MATERIAL FOR THIS TASK =
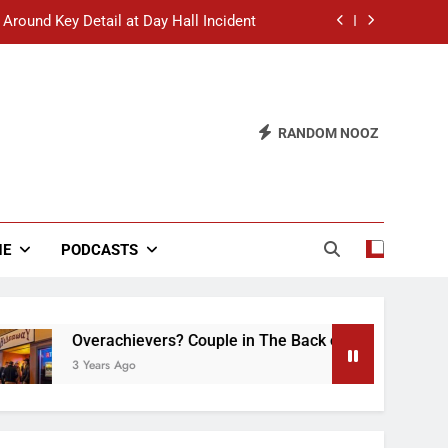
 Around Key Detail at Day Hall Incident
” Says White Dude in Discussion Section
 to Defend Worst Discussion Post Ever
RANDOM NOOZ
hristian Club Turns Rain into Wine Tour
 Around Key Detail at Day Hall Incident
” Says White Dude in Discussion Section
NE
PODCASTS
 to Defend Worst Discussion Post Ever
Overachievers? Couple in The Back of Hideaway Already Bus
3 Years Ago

* * *

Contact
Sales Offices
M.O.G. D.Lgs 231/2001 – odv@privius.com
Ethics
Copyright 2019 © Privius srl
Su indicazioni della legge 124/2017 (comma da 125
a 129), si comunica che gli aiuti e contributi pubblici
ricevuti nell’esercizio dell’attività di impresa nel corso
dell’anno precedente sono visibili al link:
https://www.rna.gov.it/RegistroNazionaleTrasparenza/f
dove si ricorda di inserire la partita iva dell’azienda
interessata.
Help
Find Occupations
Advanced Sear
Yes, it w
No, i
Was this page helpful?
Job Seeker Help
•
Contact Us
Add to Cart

WHAT YOU ARE ASKED TO DO = Please reproduce exactly the lines in the listing above from the one containing "dove si ricorda" through the one containing "Add to Cart", both included, and nothing more.

ANSWER SECTION =
dove si ricorda di inserire la partita iva dell’azienda
interessata.
Help
Find Occupations
Advanced Sear
Yes, it w
No, i
Was this page helpful?
Job Seeker Help
•
Contact Us
Add to Cart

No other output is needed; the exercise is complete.